START Data section

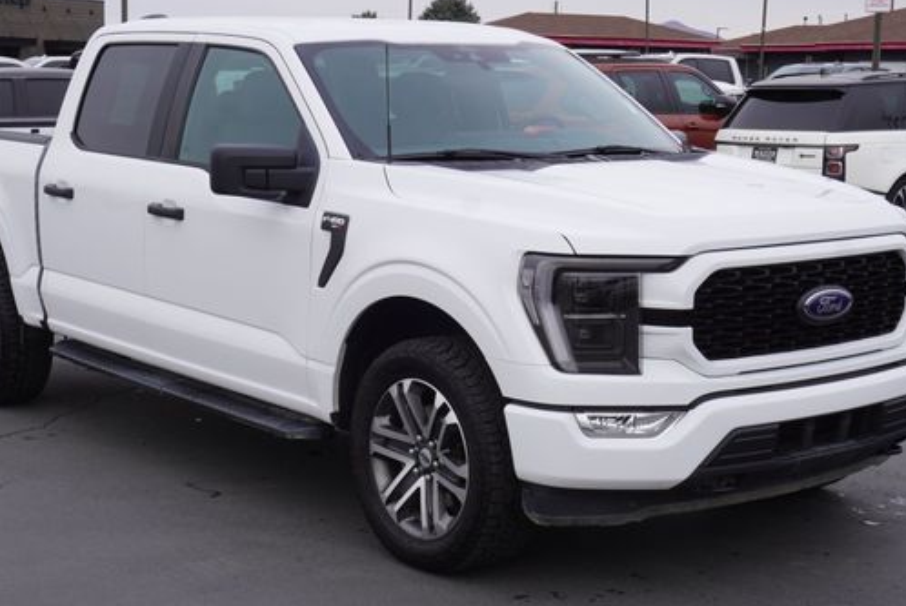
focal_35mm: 64
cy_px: 311
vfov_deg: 21.4
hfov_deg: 31.5
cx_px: 422
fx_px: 1603
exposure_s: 1/100
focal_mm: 33
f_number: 9
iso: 100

END Data section

## Exercise goal
Leave out the pictures, and give all the records again exactly.

## Answer box
focal_35mm: 64
cy_px: 311
vfov_deg: 21.4
hfov_deg: 31.5
cx_px: 422
fx_px: 1603
exposure_s: 1/100
focal_mm: 33
f_number: 9
iso: 100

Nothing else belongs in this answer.